Brasília - Obstinado em conseguir o indiciamento de parlamentares e ex-parlamentares da base aliada do governo citados nas denúncias do esquema do ''mensalão'', o relator da Comissão Parlamentar de Inquérito (CPI) dos Correios, deputado Osmar Serraglio (PMDB-PR), deixou de lado, na tarde de ontem, o trabalho na comissão para pressionar a administração federal a liberar verbas à região eleitoral dele. Serraglio foi ao Palácio do Planalto pedir a assessores e técnicos do Poder Executivo a liberação de emendas que apresentou ao Orçamento da União deste ano. ''Se o governo disse que as emendas de todos vão ser liberadas, então, também quero a liberação das minhas'', disse.
Cada deputado e senador tem uma cota definida de R$ 3,5 milhões no Orçamento para alocação de verbas em projetos e obras nos currais eleitorais. A repercussão nacional do trabalho de um parlamentar pode não valer de nada se o deputado ou o senador não forem bem avaliados pelos eleitores deles. Pensando nisso, todos os anos, os parlamentares travam uma batalha para arrancar do Executivo o empenho de pagamento das emendas. O Palácio do Planalto, por sua vez, costuma usar a liberação de recursos para assegurar a aprovação de projetos e apoio de bancadas no Congresso.
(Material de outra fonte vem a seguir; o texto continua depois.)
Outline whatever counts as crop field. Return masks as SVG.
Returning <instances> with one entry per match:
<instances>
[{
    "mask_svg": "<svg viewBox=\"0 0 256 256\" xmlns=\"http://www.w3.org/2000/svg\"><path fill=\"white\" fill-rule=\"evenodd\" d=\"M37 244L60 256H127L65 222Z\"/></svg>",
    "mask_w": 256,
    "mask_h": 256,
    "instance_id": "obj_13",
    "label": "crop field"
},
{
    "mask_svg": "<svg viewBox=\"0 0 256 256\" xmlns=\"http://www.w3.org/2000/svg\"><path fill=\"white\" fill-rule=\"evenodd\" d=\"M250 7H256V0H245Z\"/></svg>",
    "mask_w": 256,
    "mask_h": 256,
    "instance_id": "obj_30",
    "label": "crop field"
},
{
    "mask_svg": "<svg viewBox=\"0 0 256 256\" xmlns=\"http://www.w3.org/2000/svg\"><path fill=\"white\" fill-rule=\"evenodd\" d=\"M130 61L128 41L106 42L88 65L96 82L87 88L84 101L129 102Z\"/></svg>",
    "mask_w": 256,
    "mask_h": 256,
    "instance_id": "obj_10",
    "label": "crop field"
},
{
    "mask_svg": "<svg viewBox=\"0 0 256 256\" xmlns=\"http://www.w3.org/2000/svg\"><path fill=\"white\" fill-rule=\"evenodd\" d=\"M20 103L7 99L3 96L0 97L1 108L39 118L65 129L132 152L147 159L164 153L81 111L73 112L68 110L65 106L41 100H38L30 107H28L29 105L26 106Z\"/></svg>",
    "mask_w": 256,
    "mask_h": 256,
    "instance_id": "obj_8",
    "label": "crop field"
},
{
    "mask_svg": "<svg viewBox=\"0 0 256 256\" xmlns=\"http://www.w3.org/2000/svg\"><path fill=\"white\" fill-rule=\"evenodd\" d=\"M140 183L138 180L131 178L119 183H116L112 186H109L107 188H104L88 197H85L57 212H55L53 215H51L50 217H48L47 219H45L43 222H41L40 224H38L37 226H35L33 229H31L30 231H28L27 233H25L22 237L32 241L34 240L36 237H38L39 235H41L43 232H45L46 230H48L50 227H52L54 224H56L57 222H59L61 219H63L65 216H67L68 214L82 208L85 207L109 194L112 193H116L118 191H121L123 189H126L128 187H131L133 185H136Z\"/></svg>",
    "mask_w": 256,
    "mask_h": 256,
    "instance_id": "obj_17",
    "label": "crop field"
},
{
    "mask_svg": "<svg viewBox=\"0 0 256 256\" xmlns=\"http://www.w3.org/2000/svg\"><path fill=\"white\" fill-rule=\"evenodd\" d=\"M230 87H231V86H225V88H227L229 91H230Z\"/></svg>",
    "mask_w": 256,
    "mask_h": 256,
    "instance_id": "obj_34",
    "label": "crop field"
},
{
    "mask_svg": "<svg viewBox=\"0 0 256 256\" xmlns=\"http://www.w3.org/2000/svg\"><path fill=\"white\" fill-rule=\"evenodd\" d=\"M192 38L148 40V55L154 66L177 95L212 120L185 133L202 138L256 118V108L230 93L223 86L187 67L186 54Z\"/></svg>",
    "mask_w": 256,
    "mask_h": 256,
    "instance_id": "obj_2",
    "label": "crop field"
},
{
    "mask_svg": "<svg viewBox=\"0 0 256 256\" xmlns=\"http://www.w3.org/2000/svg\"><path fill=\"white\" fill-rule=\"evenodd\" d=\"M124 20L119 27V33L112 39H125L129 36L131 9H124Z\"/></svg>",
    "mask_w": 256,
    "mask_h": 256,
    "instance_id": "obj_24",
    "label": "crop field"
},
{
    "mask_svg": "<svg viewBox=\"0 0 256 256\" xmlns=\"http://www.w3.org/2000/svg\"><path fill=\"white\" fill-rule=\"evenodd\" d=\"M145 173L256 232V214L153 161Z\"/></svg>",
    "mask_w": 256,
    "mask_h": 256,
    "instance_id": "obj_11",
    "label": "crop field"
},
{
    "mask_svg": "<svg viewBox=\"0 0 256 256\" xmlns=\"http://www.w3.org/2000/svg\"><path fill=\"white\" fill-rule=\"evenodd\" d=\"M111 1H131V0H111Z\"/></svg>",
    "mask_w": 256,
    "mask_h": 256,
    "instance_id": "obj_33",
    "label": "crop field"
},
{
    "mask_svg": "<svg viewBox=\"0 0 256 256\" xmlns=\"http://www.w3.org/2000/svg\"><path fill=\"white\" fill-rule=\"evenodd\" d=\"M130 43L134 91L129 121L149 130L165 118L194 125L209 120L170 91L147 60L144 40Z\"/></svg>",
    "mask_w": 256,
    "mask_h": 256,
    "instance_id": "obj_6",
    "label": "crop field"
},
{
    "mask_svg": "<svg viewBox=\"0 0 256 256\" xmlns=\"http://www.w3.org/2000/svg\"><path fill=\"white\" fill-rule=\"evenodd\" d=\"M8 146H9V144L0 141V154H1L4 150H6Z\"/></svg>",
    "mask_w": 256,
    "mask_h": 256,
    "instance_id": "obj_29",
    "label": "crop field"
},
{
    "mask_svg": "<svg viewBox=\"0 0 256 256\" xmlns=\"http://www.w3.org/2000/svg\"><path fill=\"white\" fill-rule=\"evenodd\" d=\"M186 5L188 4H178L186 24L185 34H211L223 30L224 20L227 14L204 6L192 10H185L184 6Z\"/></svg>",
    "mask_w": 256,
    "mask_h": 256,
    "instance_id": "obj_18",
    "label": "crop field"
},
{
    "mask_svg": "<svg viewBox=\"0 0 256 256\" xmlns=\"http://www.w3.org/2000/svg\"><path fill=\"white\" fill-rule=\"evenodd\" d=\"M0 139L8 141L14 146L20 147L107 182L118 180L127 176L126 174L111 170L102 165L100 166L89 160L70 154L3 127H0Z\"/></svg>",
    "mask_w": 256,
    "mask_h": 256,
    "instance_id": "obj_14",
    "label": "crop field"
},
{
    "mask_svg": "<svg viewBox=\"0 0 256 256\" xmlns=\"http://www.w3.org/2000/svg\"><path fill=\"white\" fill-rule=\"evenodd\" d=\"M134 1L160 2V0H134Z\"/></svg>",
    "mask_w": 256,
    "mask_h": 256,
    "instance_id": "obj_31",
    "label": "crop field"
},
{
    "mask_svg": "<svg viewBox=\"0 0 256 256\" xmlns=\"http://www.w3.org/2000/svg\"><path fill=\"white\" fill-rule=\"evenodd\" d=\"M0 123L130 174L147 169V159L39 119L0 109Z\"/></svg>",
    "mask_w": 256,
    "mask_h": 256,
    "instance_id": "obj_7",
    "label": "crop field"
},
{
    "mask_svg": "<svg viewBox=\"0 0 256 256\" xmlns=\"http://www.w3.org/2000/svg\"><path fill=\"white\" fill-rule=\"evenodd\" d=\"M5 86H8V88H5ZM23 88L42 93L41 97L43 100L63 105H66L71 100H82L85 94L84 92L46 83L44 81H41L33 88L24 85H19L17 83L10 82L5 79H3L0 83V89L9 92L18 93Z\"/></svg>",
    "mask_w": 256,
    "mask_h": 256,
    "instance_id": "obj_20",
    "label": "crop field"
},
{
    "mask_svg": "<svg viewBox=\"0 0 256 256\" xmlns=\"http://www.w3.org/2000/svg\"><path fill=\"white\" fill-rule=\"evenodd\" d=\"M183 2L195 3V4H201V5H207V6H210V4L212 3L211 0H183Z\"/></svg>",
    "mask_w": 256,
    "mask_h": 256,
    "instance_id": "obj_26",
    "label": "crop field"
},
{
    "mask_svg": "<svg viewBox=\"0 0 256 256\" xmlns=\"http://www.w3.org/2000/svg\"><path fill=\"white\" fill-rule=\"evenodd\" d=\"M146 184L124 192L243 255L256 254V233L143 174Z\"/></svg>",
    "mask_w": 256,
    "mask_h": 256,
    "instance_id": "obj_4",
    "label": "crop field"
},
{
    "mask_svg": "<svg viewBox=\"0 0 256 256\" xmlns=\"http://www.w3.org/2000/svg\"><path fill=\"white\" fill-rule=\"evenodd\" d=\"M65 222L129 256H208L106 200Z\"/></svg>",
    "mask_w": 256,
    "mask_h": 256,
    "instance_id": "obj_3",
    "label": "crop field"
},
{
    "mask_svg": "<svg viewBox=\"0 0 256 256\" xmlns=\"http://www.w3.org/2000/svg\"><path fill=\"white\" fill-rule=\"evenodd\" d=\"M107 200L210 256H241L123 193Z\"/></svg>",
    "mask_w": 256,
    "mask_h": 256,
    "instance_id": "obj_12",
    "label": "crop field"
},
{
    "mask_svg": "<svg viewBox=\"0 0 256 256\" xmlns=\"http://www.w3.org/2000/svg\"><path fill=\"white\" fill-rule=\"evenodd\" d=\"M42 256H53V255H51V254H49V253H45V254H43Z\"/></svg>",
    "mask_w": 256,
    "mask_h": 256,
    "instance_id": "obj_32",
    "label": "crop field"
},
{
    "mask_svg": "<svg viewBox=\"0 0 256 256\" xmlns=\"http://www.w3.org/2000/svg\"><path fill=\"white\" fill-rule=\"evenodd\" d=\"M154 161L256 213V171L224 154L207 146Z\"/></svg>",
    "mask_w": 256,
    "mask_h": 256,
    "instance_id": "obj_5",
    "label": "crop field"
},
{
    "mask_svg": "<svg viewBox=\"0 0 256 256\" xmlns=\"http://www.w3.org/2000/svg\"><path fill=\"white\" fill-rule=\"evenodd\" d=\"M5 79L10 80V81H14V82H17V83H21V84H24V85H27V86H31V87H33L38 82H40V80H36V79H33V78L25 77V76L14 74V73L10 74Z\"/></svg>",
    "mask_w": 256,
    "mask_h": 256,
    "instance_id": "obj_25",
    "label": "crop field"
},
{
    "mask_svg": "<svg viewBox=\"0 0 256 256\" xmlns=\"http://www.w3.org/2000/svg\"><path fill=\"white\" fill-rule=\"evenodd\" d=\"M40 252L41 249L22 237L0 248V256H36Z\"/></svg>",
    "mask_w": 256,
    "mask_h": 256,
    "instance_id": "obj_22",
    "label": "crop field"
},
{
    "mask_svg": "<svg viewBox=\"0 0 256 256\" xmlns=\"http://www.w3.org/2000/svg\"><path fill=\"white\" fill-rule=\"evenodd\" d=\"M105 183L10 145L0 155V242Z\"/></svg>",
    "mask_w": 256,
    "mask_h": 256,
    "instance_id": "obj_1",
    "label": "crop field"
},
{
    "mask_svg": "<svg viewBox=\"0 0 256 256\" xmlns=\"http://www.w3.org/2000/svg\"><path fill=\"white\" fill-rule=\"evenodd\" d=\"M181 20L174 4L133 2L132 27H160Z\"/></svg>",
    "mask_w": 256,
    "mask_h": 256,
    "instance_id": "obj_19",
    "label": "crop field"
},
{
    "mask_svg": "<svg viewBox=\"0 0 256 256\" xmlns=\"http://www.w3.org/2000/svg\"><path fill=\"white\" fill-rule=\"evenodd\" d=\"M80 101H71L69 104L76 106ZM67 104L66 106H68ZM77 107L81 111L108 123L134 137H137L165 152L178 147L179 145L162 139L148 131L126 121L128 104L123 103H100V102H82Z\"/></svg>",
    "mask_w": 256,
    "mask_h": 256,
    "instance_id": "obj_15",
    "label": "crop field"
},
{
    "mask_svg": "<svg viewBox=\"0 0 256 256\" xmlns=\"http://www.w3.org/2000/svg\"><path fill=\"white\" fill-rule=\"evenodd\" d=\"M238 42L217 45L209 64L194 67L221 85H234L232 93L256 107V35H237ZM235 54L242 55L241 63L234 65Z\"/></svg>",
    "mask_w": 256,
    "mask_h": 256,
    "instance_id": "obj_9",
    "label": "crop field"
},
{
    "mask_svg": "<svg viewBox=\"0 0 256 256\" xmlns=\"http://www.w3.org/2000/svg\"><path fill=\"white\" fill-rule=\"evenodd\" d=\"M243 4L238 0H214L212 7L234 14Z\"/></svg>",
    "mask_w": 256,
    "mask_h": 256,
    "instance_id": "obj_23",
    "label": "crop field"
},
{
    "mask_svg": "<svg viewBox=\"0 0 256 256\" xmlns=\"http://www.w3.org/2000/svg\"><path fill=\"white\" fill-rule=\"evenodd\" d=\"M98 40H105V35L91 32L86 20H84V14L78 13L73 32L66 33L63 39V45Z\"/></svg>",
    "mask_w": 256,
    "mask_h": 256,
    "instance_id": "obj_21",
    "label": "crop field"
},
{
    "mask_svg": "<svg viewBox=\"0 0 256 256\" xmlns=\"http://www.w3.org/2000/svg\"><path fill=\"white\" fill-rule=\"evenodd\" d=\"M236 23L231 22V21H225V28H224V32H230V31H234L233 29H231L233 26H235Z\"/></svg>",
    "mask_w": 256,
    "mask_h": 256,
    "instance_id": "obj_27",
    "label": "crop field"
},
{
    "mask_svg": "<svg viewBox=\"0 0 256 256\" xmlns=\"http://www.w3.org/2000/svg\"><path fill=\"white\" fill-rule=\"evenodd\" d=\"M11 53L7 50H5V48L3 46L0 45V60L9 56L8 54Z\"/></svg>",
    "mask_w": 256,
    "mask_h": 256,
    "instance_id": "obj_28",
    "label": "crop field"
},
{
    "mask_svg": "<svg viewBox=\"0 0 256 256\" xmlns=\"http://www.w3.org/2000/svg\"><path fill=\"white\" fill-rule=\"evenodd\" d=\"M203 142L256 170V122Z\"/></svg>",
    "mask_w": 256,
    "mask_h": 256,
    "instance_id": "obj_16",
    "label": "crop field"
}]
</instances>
Sobre se recebia represálias do Planalto pela atuação na CPI, que investiga petistas e outros aliados, Serraglio saiu pela tangente. ''Estive em alguns ministérios e eles disseram que as emendas não foram liberadas porque faltavam assinaturas'', disse. Ele ressaltou ainda que não fez um levantamento do percentual das emendas que está bloqueado. ''Vamos resolver isso'', completou.